The biggest change she has seen has not just been clinical. It has been how people understand death. “When I started, people weren’t always told they were dying and families often didn’t understand what was happening,” she said.
Deanna’s approach was also shaped by her own experience of loss.
She remembers receiving a phone call to say her mother was “having a bad day”. When she arrived, her mother was dying. She died later that night. The experience stayed with her and continued to influence the way she cared for patients and families.
“Not a day goes by that I don’t think about it,” she said.
“What does ‘having a bad day’ mean? Families don’t know. They have no idea.”
It reinforced for Deanna the importance of honest conversations, clear language and helping families understand when someone is approaching the end of life, they have the opportunity to be present, ask questions and say goodbye.
“That’s the number one regret I hear. ‘Why wasn’t I there?’” she said.
“Nine times out of ten they weren’t there because they didn’t know.”
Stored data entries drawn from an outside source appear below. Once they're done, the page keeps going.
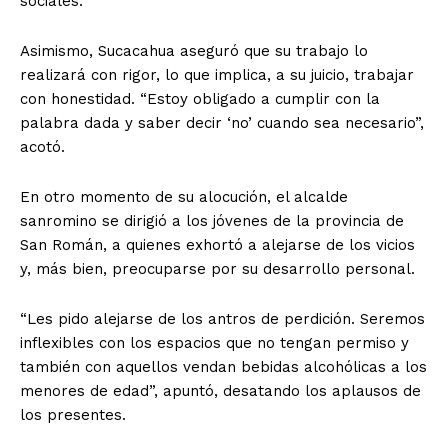
sociales.
Asimismo, Sucacahua aseguró que su trabajo lo
realizará con rigor, lo que implica, a su juicio, trabajar
con honestidad. “Estoy obligado a cumplir con la
palabra dada y saber decir ‘no’ cuando sea necesario”,
acotó.
En otro momento de su alocución, el alcalde
sanromino se dirigió a los jóvenes de la provincia de
San Román, a quienes exhortó a alejarse de los vicios
y, más bien, preocuparse por su desarrollo personal.
“Les pido alejarse de los antros de perdición. Seremos
inflexibles con los espacios que no tengan permiso y
también con aquellos vendan bebidas alcohólicas a los
menores de edad”, apuntó, desatando los aplausos de
los presentes.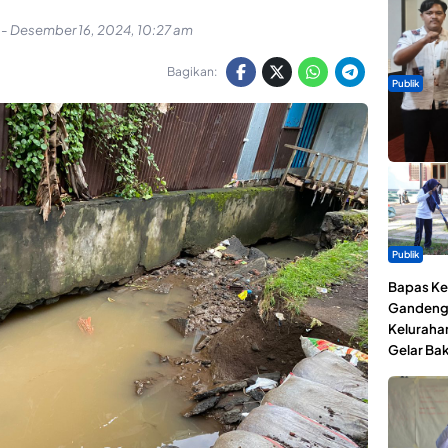
-
Desember 16, 2024, 10:27 am
Bagikan:
Publik
Dua Talen
Gita Bah
Publik
Bapas Kel
Gandeng
Keluraha
Gelar Bak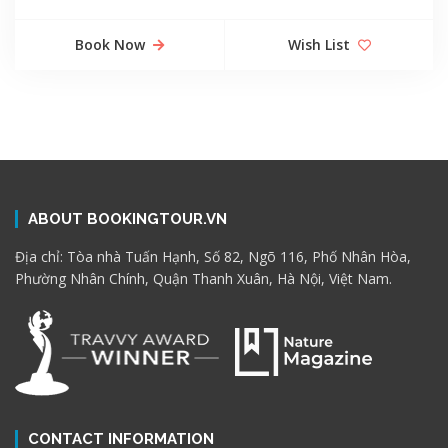
Book Now
Wish List
ABOUT BOOKINGTOUR.VN
Địa chỉ: Tòa nhà Tuấn Hạnh, Số 82, Ngõ 116, Phố Nhân Hòa,
Phường Nhân Chính, Quận Thanh Xuân, Hà Nội, Việt Nam.
CONTACT INFORMATION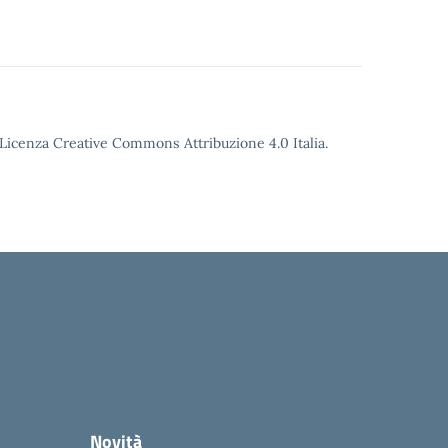
o Licenza Creative Commons Attribuzione 4.0 Italia.
Novità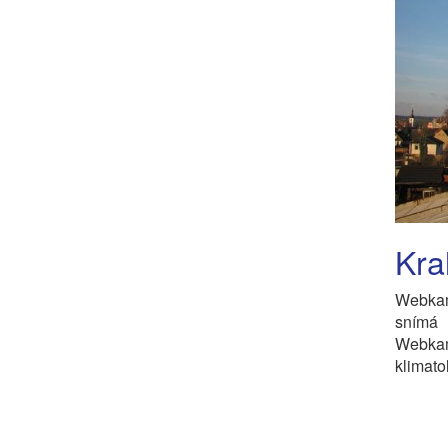
Kra
Webkam
snímá
Webka
klimato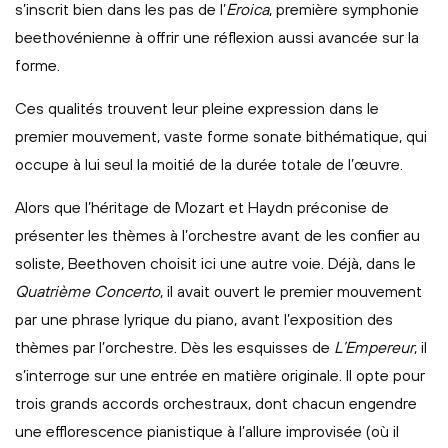
s’inscrit bien dans les pas de l’
Eroica
, première symphonie
beethovénienne à offrir une réflexion aussi avancée sur la
forme.
Ces qualités trouvent leur pleine expression dans le
premier mouvement, vaste forme sonate bithématique, qui
occupe à lui seul la moitié de la durée totale de l’œuvre.
Alors que l’héritage de Mozart et Haydn préconise de
présenter les thèmes à l’orchestre avant de les confier au
soliste, Beethoven choisit ici une autre voie. Déjà, dans le
Quatrième Concerto
, il avait ouvert le premier mouvement
par une phrase lyrique du piano, avant l’exposition des
thèmes par l’orchestre. Dès les esquisses de
L’Empereur
, il
s’interroge sur une entrée en matière originale. Il opte pour
trois grands accords orchestraux, dont chacun engendre
une efflorescence pianistique à l’allure improvisée (où il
Over the years Deanna has cared for thousands of patients and supported families through some of life’s hardest moments.
She has seen weddings held in the unit, baptisms celebrated at the bedside and families gather for final conversations. She has sat with patients when loved ones could not arrive in time and helped create a space that felt less clinical and more like home.
For Deanna, palliative care has always been about dignity, honesty and helping families understand what comes next.
“It’s been such a privilege. I’ve seen thousands of people die, and every one of them mattered.”
Retiring during Palliative Care Week, Deanna leaves behind not only a remarkable career, but a legacy built on compassion, advocacy and care for patients and families at the end of life.